Jan. 17th, 2007

Mail 1

Jan. 17th, 2007 11:38 am
webofevil: (rockfall)
Do you read the Daily Mail regularly? Does your blood pressure soar whenever you buy your copy, as that day’s headline once again bellows that everything you hold dear is under attack? Do the indignant editorials fire you with righteous rage and heartburn? Are you tired, in short, of being ANGRY?

The Daily Mail has the answer.

Balaclava

Jan. 17th, 2007 12:14 pm
webofevil: (do not cross)
ITV Play rapped over quiz

Quiz channel ITV Play broke broadcasting rules by making its answers too obscure. Viewers complained after two answers to the question “what items might be found in a woman's handbag?” were revealed to be “balaclava” and “rawl plugs”.

Ofcom ruled the answers were unreasonable and the competition was therefore not conducted fairly. ITV Play apologised for what it described as an “exceptional one-off error of editorial judgment”.

The channel, which encourages viewers to take part in games via premium rate phone lines, has faced criticism for giving viewers little chance of getting through to a programme. But ITV Play has insisted it strives to produce popular and innovative programmes.

A spokesman said: “ITV Play aspires to be the gold standard in participation TV and ensure fair play at all levels and we take this error very seriously.” They added procedures had been tightened since the incident.
The sample answer to the handbag conundrum, given to viewers before the quiz started, was “mobile phone”, which, it could be argued—and Ofcom has—was not entirely representative of some of the higher scoring answers, such as “directions” and “dog”.

[Poll #908422]
webofevil: (do not cross)
Good thing I keep late hours. Twenty past one last night my doorbell rings loud and long. “Oh, this had better be good,” I tell the intercom.

“It’s the police,” it replies.

“Ah,” I say, and go down to let them in. They look me over, decide I’m not their quarry and storm upstairs. They bother the Finns who live there for a few minutes, persuading them to roll up their sleeves to see if they have any tattoos, then come clumping down again when one of them remembers that I mentioned a basement flat.

“Someone came out of your address,” a policewoman tells me, “and had an altercation with one of the workmen outside.” Enough of an altercation, that is, to warrant at least eight uniform and a police van. The detection side of their job has been made slightly easier by the news that the assailant is tattooed.

The workman will have been working for Tube Lines, who are given to parking their vans on the stretch of pavement outside on the odd occasion when there’s major Underground maintenance going on overnight.

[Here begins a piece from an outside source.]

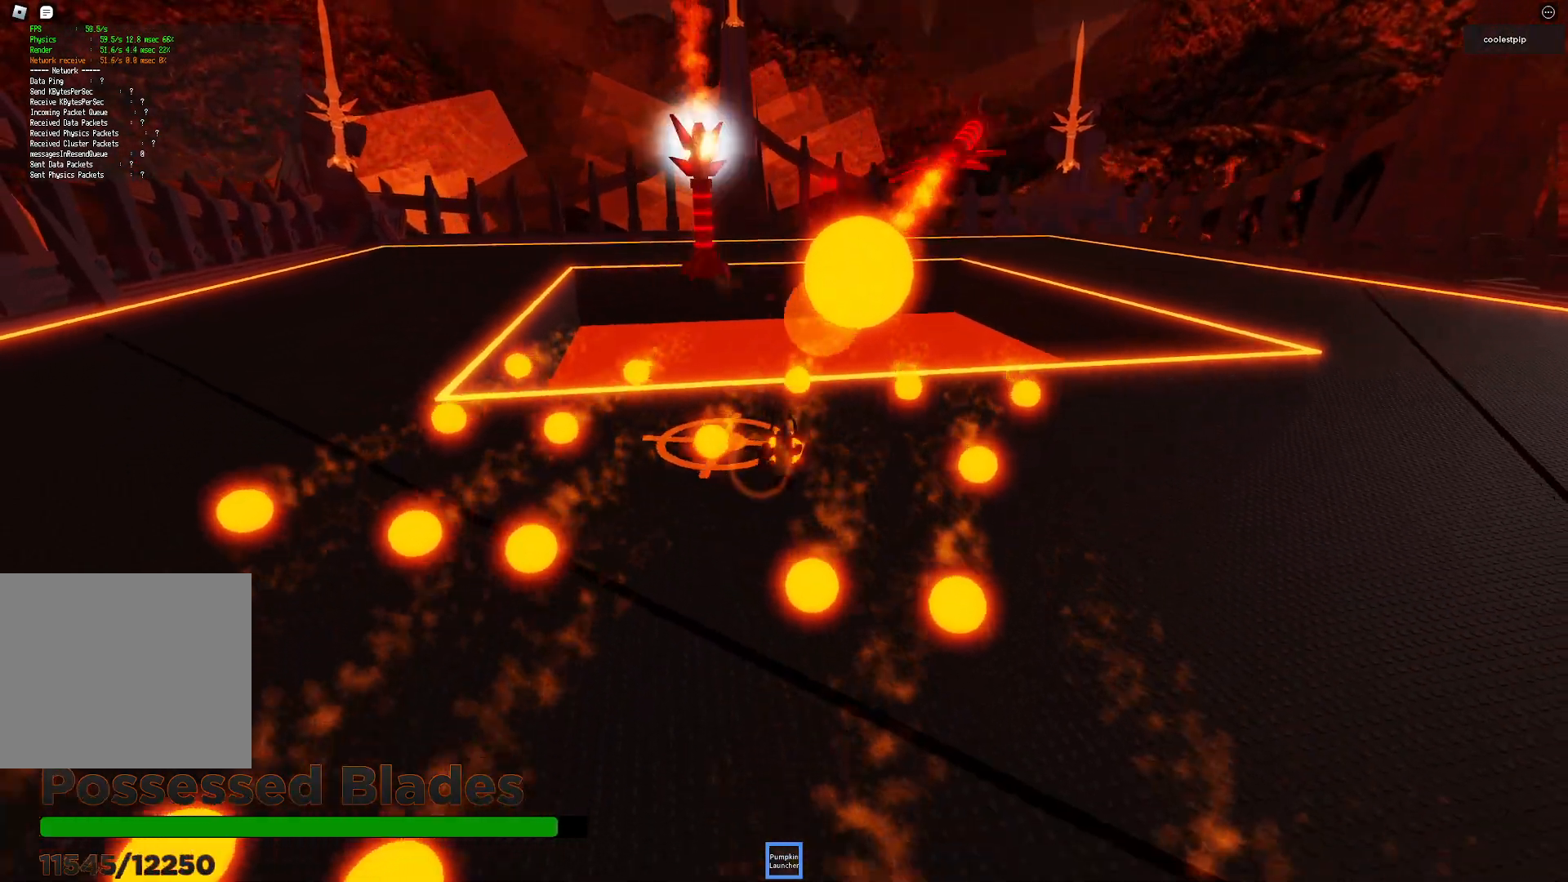
{"keys": ["a"], "events": [[183, "space", "down"], [267, "s", "up"], [317, "w", "down"], [400, "w", "up"], [483, "space", "up"]]}
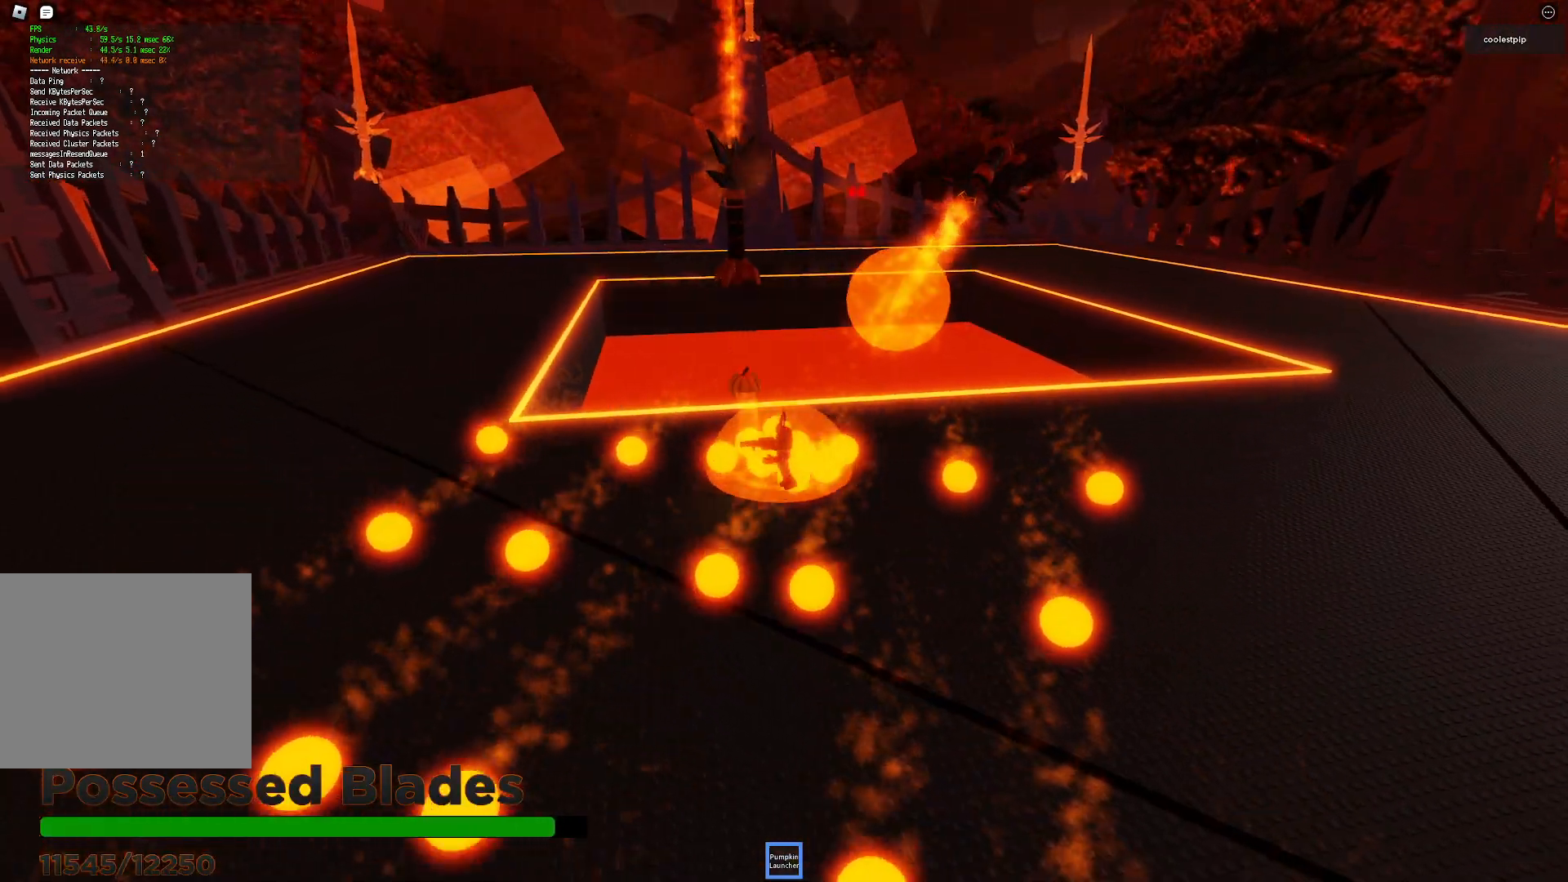
{"keys": ["a", "d", "space"], "events": [[33, "s", "down"], [217, "s", "up"], [450, "space", "down"], [500, "d", "down"]]}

They had been there in force the previous night, and around midnight yesterday evening I was aware once more of the familiar revving engines and shouty banter.

The police hammer on the door of the basement flat. I hear it answered. They are instantly in no doubt: “Could we talk to you, sir?” His tattoos must be showing. Then a lot of voices talk at once, until I hear one of the men who share downstairs saying “There’s no need, I’m not under arrest,” followed shortly by an incredulous “Am I under arrest?”. He’s under arrest.

My guess is that the workmen have turned up, as has the volume for anyone whose bedroom is out front, and our hero, incredibly drunk as I have occasionally encountered him, has resented this and popped out to have “a word”. This is only wild surmise on my part, however; I wasn’t able to ask him, as he disappeared into the night in the back of a van.
webofevil: (do not cross)
The engaged/vacant indicator on our office toilet door (which features the actual words “engaged” and “vacant”) was mysteriously broken the other day. The man who came this morning to replace it with a simple red/white sign told us that there’s a spate of these worded indicators being unscrewed and stolen.

Anyone know why that might be? Is it like the brief 80s craze for stealing and wearing VW badges? And is it just on the parliamentary estate, or has there been an outbreak of engaged-sign stealing at your workplace, college or other daytime location? Anyone?